FLG: We’re here at the Festival of Genomics and Biodata. You just mentioned collaborating with industry and academia and there are often very few opportunities for these people to actually get together in one space. So what about the Festival are you most looking forward to?
I think there’s a few things, I’ve noticed in the past few months, since in-person things have started happening again, that there’s a very, very different connectivity between people when you do it in-person, versus when you try to do it on Zoom, which is a hugely beneficial platform. And actually, we probably are way more efficient generally by having technology and using technology in the right way. But nothing actually beats the ability to meet with people in person, to have the conversations that just don’t happen naturally in a virtual world. And that’s really great. And I think coming along to these, you can sort of dip in and out of really interesting talks about what’s happening in the field, go and see people who you’ve kind of had a curiosity about.

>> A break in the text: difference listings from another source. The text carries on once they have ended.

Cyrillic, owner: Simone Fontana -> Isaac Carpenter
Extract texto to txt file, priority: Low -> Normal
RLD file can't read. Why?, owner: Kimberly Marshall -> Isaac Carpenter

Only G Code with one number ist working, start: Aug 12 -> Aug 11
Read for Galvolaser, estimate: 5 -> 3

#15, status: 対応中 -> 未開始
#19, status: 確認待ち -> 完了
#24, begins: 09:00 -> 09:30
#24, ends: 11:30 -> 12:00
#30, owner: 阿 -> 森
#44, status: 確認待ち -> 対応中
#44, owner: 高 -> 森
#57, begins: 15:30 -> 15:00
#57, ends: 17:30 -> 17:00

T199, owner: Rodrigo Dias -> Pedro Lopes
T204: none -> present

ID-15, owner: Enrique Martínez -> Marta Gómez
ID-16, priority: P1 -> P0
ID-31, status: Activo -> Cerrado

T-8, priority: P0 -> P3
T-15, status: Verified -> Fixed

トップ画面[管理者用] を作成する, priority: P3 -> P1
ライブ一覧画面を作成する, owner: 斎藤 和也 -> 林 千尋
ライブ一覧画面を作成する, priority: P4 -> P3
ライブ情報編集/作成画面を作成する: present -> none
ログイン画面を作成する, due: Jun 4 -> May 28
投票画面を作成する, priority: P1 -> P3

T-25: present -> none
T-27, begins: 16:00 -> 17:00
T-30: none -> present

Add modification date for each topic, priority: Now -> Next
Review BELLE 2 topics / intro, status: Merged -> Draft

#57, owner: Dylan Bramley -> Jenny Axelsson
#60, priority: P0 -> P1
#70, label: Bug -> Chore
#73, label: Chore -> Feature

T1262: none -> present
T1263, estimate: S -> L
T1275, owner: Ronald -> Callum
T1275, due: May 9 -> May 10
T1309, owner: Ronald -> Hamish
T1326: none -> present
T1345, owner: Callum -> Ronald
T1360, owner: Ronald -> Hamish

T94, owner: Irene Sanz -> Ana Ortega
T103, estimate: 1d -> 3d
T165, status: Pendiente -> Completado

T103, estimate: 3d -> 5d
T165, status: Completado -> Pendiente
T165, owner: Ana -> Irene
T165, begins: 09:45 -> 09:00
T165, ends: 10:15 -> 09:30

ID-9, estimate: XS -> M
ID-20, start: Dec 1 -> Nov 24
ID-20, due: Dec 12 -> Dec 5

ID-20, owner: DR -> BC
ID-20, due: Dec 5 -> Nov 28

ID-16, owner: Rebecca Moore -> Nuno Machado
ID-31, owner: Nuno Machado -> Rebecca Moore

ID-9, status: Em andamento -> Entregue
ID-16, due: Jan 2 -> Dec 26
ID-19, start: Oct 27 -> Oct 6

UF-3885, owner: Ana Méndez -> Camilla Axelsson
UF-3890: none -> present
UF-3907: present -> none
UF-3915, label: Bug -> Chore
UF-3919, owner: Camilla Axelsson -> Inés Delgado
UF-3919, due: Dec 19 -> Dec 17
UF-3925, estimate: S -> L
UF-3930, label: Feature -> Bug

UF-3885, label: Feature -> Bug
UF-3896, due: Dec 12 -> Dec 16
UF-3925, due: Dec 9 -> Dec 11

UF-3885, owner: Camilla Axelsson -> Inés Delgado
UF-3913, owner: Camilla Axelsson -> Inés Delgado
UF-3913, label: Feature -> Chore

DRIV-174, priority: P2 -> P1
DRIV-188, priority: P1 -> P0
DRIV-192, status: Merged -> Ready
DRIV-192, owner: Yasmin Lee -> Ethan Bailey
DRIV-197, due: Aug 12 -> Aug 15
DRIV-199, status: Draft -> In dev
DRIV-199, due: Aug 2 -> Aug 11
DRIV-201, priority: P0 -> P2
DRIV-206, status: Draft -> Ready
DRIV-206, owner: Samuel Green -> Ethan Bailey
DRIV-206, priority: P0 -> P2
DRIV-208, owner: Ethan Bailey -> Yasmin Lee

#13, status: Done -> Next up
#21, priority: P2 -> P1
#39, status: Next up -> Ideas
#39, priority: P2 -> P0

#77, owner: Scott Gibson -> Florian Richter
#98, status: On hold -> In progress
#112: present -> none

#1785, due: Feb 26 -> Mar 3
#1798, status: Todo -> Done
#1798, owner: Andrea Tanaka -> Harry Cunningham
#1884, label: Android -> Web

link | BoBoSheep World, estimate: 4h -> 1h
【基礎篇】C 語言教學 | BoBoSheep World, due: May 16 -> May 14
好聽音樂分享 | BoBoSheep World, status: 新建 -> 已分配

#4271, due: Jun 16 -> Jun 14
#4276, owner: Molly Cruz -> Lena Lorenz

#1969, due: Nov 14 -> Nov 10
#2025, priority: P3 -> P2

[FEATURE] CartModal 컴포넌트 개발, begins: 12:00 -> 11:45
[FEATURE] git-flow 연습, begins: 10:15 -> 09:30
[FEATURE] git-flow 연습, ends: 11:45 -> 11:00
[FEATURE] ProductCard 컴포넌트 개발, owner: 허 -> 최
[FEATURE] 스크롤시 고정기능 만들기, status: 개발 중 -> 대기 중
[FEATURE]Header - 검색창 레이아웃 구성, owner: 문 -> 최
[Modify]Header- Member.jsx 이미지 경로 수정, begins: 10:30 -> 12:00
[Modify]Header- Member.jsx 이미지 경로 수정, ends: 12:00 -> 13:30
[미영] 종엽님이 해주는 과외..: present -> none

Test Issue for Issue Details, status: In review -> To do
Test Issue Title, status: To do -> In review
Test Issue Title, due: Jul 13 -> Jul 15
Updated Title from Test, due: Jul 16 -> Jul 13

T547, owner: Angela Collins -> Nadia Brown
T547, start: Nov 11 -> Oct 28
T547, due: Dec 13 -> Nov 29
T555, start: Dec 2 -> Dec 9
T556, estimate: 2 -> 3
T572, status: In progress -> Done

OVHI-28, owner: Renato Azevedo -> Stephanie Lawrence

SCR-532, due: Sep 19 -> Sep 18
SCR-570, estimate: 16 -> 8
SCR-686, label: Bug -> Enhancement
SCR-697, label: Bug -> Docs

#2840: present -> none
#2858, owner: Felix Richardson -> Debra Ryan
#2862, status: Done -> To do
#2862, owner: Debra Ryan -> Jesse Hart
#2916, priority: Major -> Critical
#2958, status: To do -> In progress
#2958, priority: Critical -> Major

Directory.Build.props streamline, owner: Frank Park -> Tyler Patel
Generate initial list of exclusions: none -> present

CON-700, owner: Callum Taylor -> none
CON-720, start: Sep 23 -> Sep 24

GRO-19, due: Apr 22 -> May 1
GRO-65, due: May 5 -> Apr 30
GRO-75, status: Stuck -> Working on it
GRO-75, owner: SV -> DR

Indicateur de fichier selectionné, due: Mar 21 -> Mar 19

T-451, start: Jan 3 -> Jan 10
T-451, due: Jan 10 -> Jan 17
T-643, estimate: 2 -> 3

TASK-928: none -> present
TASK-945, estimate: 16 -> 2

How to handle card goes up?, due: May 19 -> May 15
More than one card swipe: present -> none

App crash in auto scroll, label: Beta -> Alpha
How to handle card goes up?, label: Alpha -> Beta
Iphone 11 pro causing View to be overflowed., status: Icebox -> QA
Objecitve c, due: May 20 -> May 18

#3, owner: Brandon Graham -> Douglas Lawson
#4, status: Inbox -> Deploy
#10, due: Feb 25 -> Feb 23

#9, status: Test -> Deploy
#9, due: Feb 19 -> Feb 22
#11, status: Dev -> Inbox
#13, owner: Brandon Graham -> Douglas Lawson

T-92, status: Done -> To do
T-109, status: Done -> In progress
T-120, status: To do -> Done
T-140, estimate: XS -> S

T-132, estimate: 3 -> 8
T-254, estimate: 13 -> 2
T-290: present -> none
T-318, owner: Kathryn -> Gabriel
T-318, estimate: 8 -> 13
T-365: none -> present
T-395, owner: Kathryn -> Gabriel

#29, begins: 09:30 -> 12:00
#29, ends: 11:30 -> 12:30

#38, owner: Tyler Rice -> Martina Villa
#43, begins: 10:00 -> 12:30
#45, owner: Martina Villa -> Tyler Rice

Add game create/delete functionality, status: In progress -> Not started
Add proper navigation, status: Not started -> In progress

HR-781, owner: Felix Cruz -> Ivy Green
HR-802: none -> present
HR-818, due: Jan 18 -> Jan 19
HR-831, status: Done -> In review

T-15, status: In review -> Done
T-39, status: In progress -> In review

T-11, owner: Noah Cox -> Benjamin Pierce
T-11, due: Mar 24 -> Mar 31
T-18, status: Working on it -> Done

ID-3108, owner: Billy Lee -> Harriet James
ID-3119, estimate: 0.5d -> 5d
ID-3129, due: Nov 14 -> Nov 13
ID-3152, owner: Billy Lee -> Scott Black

Clearly, there’s a whole bunch of people here, where we’ll talk, but I know exactly what they’re going to say, because I hear them all the time and we work closely with them! But it’s the real opportunity to be exposed to some of the new and interesting science and think about, you know, for a project like Our Future Health, trying to think about what happens in five years, or in 10 years or in 15 years, really dipping into some of this really exciting development, thinking about what the potential could be in a few years time. What should we be designing into the programme now so that a researcher in five or 10 years time will come along and go, ‘that was really brilliant you did it that way, because now we can apply this new technique we never thought about.’ That sort of stuff, the real power and benefit of these things, which just, as I said, just can’t ever be achieved in exactly the same way when you do it as a virtual event.
FLG: Thank you so much. It was a pleasure to meet you.